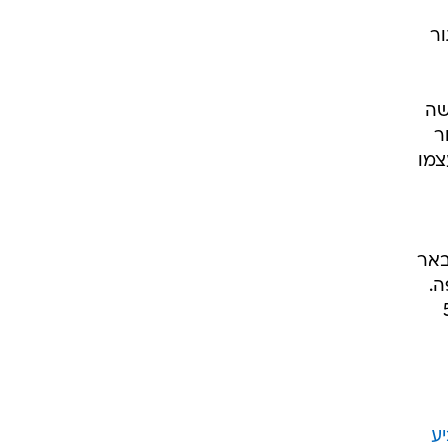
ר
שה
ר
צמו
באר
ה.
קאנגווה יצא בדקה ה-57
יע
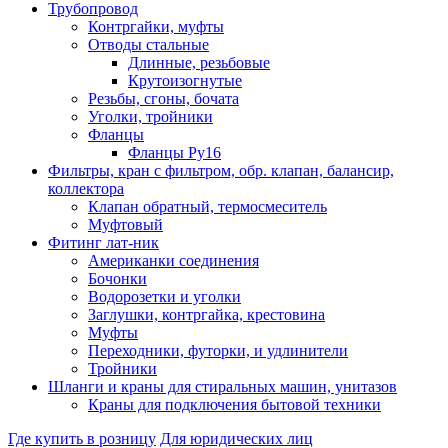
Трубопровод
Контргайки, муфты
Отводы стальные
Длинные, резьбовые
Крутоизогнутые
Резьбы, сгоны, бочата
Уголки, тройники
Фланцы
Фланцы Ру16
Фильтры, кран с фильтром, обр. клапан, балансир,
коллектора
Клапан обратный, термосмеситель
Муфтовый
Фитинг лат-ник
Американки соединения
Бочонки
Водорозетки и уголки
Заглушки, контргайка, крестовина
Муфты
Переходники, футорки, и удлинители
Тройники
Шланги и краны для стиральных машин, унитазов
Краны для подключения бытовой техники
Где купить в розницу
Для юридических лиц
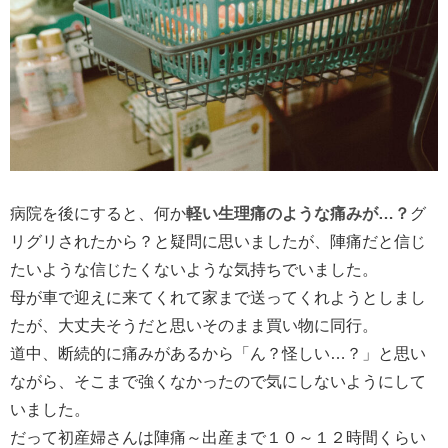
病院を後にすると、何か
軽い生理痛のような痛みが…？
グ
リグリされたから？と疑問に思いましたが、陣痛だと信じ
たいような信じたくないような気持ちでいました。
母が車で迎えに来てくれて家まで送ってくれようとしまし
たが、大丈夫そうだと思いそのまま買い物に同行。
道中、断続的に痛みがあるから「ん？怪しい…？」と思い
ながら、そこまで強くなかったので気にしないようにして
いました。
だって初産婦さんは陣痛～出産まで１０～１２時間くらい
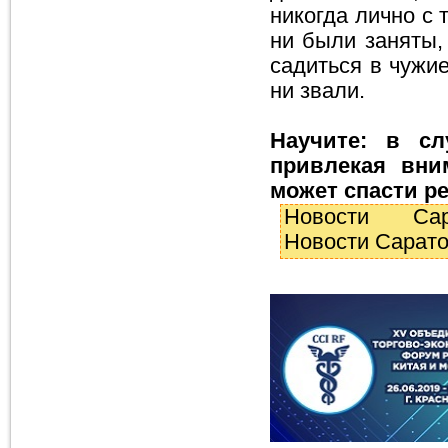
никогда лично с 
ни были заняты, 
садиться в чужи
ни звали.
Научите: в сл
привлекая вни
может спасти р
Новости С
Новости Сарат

____

■ **Work task**
Nothing but the lines from the one containing "Уголки, тройники" through the end of the entries should be written out, exactly and without pictures.

■ **Solution to the problem**
Уголки, тройники
Фланцы
Фланцы Ру16
Фильтры, кран с фильтром, обр. клапан, балансир,
коллектора
Клапан обратный, термосмеситель
Муфтовый
Фитинг лат-ник
Американки соединения
Бочонки
Водорозетки и уголки
Заглушки, контргайка, крестовина
Муфты
Переходники, футорки, и удлинители
Тройники
Шланги и краны для стиральных машин, унитазов
Краны для подключения бытовой техники
Где купить в розницу
Для юридических лиц
病院を後にすると、何か
軽い生理痛のような痛みが…？
グ
リグリされたから？と疑問に思いましたが、陣痛だと信じ
たいような信じたくないような気持ちでいました。
母が車で迎えに来てくれて家まで送ってくれようとしまし
たが、大丈夫そうだと思いそのまま買い物に同行。
道中、断続的に痛みがあるから「ん？怪しい…？」と思い
ながら、そこまで強くなかったので気にしないようにして
いました。
だって初産婦さんは陣痛～出産まで１０～１２時間くらい
никогда лично с 
ни были заняты, 
садиться в чужи
ни звали.
Научите: в сл
привлекая вни
может спасти р
Новости С
Новости Сарат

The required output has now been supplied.